Similarly in secondary schools, teachers need to feel empowered to lay down the ground rules and to exert appropriate authority in seeing these through, without worrying that they will trigger some latent trauma in a sulking teenager or be accused of some breach of a child's rights.
This is where I risk echoing some of the burnt-out former colleagues I have worked with over the years and swore I’d never sound like; “Kids today are more difficult than they were in my day.” I do wonder if the impact of drugs on some individuals and families may mean that some kids are more difficult. But by and large, I don’t believe it’s the kids that are different. What’s changed is that adults have become scared of them. And understandably so. When the police are brought in to investigate instances of physical contact within a classroom setting, an inevitable dissonance is introduced to adult-child relationships. It’s not just adults who feel unsafe in such situations. Kids do as well. When they’re given the impression that they’re untouchable, literally and metaphorically, they may well start to believe that they've been abused when a teacher stops them running in the corridor or swinging on a chair. And when they start getting asked questions about it by the police, the whole affair begins to take on a life of its own.

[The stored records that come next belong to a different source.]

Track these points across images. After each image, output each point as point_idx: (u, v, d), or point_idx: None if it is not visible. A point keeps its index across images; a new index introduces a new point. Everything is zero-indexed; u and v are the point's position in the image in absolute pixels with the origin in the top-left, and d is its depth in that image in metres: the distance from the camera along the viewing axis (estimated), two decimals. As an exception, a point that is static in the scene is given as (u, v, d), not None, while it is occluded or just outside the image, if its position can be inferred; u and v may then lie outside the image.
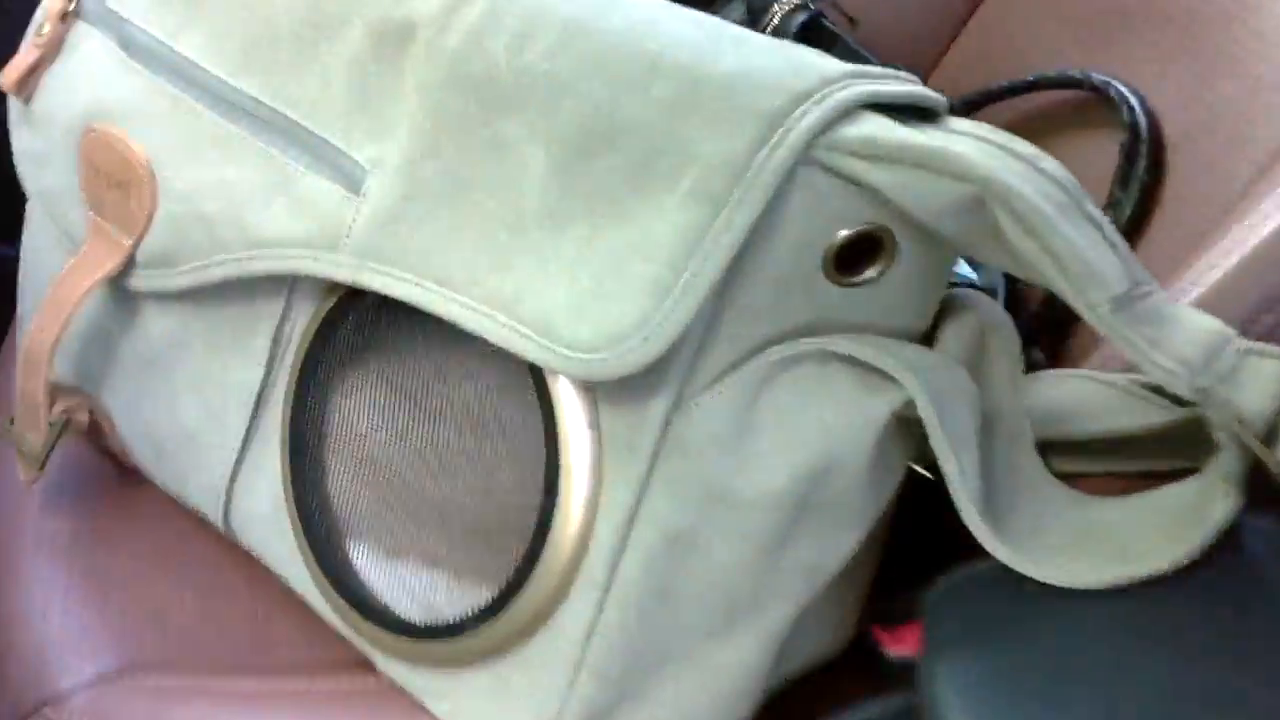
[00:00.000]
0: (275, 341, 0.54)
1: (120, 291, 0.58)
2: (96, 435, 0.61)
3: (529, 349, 0.42)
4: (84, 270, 0.56)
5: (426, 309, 0.45)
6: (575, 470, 0.45)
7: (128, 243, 0.55)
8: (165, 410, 0.58)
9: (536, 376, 0.45)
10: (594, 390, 0.44)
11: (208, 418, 0.56)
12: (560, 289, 0.42)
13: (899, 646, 0.53)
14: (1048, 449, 0.48)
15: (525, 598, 0.46)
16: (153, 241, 0.54)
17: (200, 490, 0.58)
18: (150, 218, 0.54)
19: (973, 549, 0.53)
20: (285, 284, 0.53)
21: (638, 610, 0.45)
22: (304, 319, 0.53)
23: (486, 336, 0.43)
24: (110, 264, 0.55)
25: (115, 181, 0.55)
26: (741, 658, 0.46)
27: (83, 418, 0.59)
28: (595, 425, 0.44)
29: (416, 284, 0.45)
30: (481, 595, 0.48)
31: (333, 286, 0.51)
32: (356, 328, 0.51)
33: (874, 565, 0.52)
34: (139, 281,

One of my worries is that a backlash will emerge against the political correctness of the child protection lobby. Rather than seeing kids caught up in such situations as confused by a whole lot of conflicting adult messages we start to see groups of evil conspirators out to get hard-working teachers. As they get older we will see more and more referrals to guidance teachers and social workers and ultimately, increasing numbers of kids propelled towards secure accommodation. And we’ll assuage our discomfort in seeing so many kids locked up by vilifying those staff who work in secure units for using inappropriate measures of control. All of this because we've abrogated our responsibility to care for kids, shifting our sense of how this should be done away from the relational and interactive arena where it rightly lies and locating it in sets of impersonal systems and principles.
A particularly distressing example of adult abrogation of responsibility to care for kids was provided in another major court case that concluded this past week. In a case that’s been running for about 18 months now, a 16-year-old youth was convicted of brutally murdering his girlfriend when both were only 14. One of the bizarre aspects of the case was to do with the boy’s relationship with his mother. Indeed the prosecuting counsel, portrayed this, not as a parent/child one, but one of murderer and accomplice. The case does seem to provide a chilling example of what can happen when we allow kids to become omnipotent.
But currently we don’t seem to make some of the connections between such cases. We prosecute teachers for maintaining control in their classrooms and bemoan the fact that classrooms are out of control. Duh!! as my daughter might say to such an example of adult illogicality.
“Get real!”. Getting real means that we need to start shifting the balance of power in the way that society deals with kids, giving some of it back to the adults who actually get their hands dirty in working with them. This calls for a renewed trust and belief that those adults may actually know what they’re talking about and care just as much for kids than do the “experts” that we’re so keen to call upon to pontificate when kids hit the headlines. Ahh! the nature of expertise. I feel next month’s column coming on already.